Results: The biopsy on a right lung mass was perfomed and showed uniform spindle cells with elongated nuclei, slight basophilic cytoplasm, and indistinct cell borders. Interlacing fascicles of tumor cells were densely packed, with little intervening stroma in a variable background of myxoid and densely collagenous elements. Immunohistochemistry displayed positive reactivity for vimentin, calponin, CD56, and Beta catenin. Morphologically, pleuropulmonary sarcoma and synovial sarcoma were considered. Cytogenetic analysis and fluorescence in situ hybridization showed the diagnostic X; 18 translocation with SYT-SSX gene fusion. Following the pathologic report of synovial sarcoma in the right lower lung, an extensive work up was followed, however, failed to reveal evidence for an alternative primary site. CT scans of the chest, abdomen, lower extremities and pelvis, bone scan, and magnetic resonance imaging of brain did not show any evidence of primary tumor site. The patient was treated with chemotherapy consisting of vincristine, doxorubicin, ifosfamide, and etoposide and underwent a resection of lung mass and chest wall.

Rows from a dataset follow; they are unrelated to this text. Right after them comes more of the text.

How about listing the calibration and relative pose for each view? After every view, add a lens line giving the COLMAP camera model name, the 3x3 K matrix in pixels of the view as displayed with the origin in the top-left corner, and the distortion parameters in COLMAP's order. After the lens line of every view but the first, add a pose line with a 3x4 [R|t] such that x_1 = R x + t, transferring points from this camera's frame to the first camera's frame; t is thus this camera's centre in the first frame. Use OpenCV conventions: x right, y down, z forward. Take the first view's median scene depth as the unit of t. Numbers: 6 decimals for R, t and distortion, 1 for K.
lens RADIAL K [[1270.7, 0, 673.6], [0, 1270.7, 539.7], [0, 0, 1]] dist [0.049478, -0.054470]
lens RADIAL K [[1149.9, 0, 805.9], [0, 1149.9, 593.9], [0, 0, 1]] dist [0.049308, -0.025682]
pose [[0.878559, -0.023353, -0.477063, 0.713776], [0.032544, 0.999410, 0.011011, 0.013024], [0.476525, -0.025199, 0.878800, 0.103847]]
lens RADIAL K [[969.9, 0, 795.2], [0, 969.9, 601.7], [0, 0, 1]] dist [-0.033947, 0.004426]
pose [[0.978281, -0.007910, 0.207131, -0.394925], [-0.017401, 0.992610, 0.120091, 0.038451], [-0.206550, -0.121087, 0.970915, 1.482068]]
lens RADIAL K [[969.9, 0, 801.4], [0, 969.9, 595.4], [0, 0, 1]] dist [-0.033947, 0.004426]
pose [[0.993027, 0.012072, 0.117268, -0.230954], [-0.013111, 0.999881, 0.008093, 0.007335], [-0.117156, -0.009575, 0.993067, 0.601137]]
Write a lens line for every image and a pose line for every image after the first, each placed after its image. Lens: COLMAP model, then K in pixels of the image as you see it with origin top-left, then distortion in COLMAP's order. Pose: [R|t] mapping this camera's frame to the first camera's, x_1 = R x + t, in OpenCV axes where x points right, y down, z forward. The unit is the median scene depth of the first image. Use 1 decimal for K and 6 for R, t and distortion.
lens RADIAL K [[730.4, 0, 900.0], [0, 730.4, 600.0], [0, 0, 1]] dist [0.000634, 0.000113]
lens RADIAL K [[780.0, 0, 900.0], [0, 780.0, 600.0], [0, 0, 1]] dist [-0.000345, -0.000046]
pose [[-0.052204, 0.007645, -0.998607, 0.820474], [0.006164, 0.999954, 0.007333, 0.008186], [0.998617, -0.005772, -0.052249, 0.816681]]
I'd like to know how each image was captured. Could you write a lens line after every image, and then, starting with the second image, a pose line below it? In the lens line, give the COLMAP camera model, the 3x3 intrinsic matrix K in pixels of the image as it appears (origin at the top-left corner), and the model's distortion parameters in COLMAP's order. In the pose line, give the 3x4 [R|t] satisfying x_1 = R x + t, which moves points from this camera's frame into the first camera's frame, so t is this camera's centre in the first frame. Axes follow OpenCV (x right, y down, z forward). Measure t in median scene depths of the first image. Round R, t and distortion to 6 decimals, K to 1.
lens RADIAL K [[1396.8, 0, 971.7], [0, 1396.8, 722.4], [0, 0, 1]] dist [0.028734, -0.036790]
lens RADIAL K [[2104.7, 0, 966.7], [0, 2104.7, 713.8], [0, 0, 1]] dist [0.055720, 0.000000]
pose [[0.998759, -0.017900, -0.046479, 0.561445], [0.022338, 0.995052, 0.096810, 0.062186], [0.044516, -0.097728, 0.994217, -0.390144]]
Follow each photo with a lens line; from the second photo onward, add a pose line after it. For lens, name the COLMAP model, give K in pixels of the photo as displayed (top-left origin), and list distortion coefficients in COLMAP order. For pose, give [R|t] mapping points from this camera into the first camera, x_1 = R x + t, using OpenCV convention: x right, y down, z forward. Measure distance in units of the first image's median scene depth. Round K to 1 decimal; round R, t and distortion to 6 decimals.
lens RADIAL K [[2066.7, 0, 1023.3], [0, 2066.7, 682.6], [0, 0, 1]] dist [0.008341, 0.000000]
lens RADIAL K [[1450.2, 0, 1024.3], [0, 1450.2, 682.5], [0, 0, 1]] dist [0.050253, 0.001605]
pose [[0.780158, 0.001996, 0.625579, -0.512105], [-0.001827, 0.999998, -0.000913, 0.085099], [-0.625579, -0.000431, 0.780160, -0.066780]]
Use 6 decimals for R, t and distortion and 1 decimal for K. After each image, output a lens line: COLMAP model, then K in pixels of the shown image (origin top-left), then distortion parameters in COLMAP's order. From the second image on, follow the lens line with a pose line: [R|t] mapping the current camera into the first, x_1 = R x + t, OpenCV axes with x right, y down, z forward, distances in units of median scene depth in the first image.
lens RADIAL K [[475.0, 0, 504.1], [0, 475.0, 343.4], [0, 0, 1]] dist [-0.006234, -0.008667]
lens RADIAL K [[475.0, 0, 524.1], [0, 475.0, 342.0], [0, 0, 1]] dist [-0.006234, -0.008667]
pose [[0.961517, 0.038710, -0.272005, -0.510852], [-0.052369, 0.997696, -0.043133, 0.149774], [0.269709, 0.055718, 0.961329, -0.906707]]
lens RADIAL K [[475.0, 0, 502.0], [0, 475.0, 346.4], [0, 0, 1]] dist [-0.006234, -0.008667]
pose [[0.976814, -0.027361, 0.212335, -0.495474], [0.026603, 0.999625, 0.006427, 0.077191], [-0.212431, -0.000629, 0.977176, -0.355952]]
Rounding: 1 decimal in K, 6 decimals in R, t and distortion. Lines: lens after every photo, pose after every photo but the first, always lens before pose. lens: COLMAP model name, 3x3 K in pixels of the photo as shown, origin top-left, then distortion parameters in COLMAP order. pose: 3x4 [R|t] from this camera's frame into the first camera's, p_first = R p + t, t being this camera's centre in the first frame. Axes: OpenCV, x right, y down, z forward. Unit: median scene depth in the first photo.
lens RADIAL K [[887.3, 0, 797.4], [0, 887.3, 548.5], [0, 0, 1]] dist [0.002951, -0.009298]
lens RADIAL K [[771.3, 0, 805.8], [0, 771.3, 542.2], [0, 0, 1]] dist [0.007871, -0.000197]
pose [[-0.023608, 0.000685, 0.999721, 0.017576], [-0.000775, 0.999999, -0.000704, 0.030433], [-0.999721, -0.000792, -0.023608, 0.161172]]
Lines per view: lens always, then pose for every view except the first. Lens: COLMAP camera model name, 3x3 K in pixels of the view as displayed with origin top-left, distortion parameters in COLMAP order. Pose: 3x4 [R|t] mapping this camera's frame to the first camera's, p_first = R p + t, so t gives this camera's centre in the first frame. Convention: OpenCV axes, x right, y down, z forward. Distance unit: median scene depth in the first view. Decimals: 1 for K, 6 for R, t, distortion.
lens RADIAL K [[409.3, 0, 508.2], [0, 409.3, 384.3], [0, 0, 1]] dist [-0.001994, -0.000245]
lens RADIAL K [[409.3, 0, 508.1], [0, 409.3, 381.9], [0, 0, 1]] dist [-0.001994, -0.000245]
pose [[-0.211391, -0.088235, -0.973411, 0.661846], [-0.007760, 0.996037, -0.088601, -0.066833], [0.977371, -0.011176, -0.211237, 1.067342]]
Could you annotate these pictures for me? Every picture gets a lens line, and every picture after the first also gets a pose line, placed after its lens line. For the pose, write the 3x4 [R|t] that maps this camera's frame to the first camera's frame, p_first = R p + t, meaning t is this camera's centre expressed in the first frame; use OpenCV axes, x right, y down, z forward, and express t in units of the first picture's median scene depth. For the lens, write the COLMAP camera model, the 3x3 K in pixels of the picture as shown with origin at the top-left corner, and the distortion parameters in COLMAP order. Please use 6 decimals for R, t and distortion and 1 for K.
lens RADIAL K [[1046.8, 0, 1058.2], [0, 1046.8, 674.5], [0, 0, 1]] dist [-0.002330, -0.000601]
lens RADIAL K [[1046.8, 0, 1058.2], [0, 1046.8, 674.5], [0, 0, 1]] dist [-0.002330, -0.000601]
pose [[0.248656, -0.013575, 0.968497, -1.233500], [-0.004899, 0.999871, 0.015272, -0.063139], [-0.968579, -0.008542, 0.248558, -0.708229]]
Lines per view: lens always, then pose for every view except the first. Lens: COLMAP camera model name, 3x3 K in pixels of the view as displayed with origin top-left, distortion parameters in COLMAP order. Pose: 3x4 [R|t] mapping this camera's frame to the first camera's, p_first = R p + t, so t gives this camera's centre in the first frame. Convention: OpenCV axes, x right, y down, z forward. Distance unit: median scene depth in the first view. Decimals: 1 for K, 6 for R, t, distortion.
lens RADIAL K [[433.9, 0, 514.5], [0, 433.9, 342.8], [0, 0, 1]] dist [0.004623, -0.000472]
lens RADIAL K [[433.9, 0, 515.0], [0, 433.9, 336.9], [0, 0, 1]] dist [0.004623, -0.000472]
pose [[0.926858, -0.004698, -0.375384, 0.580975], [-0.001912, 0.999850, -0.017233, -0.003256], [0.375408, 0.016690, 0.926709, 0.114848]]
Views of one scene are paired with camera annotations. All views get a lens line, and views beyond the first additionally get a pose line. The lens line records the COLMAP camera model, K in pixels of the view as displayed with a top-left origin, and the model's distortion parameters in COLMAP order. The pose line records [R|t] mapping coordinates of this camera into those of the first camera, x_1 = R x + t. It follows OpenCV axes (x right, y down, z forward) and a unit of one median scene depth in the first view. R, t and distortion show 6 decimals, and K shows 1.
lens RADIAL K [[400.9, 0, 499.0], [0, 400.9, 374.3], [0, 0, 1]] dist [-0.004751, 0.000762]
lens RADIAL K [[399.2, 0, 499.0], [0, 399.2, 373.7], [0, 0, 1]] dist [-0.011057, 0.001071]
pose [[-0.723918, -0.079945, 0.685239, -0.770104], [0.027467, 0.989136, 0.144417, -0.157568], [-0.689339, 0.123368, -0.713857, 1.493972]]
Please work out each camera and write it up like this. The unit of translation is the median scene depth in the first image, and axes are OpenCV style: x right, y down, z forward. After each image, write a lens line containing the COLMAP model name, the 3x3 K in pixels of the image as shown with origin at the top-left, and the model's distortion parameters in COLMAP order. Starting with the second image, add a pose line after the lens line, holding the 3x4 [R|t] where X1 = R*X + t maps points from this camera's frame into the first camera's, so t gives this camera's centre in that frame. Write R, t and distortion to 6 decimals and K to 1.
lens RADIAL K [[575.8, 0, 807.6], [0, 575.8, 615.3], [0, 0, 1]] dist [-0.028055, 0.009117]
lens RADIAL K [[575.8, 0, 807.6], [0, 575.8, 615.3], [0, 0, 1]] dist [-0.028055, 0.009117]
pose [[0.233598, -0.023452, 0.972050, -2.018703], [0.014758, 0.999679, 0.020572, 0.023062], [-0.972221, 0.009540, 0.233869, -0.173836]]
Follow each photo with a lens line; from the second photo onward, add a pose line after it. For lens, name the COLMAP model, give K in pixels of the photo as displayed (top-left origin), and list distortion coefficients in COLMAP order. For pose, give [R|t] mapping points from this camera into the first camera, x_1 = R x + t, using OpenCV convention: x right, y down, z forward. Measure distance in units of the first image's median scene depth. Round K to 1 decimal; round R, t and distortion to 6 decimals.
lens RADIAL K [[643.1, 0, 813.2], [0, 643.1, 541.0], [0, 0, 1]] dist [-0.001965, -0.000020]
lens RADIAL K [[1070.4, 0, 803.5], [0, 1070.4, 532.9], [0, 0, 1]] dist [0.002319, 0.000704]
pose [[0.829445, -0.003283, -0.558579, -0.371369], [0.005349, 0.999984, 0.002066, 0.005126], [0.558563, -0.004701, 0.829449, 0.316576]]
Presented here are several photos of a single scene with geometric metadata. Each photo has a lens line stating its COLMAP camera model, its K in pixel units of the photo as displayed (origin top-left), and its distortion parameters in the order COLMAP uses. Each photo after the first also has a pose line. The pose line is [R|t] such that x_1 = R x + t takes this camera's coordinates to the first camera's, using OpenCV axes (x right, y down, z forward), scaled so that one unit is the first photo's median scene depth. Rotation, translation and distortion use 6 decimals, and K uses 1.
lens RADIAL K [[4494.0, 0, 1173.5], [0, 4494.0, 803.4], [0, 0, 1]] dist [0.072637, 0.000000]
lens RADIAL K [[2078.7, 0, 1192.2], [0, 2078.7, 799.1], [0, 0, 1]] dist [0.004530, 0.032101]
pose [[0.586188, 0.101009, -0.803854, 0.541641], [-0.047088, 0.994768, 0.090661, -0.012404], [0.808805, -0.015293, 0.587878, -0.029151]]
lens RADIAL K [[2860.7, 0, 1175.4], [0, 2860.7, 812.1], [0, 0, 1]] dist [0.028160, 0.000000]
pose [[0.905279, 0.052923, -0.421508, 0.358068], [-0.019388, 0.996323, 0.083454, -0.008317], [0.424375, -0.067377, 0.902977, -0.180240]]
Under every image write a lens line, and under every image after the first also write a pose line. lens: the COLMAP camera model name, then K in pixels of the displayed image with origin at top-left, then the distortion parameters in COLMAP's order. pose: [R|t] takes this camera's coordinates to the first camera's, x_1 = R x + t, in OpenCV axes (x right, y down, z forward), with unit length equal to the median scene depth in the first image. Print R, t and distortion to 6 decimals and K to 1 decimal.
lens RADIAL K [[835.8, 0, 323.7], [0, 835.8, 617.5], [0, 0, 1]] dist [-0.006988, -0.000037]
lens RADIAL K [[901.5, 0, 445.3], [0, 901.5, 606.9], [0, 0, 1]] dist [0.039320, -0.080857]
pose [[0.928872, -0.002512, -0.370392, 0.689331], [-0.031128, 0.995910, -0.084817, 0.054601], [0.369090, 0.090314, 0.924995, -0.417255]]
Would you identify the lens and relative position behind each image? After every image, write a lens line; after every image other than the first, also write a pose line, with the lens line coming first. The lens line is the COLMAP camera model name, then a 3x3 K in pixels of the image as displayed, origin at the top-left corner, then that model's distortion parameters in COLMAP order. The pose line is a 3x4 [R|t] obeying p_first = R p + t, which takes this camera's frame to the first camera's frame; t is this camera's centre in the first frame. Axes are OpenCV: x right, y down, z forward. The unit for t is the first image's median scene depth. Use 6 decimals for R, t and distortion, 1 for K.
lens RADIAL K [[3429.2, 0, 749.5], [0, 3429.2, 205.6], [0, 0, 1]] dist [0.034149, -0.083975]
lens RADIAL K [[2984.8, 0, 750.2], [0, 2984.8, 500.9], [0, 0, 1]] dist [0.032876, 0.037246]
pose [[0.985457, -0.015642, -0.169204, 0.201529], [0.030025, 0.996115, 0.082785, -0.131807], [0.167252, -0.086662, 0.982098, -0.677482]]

Conclusion: The most common primary pulmonary malignacies in children are pleuropulmonary blastoma and carcinoid tumor. Given the rarity of primary pulmonary sarcomas in children, the clinical and pathologic diagnosis for this tumor would be challenging. Because synovial sarcomas demonstrate similar immunohistochemical and ultrastructural features to other spindle cell sarcomas. However, the detection of SYT-SSX gene fusion is an important method for establishing a definite diagnosis of this tumor. Although pleural pulmonary blastoma would be the most common primary lung tumor in infants and young children, primary synovial sarcoma also should be included as differential diagnosis.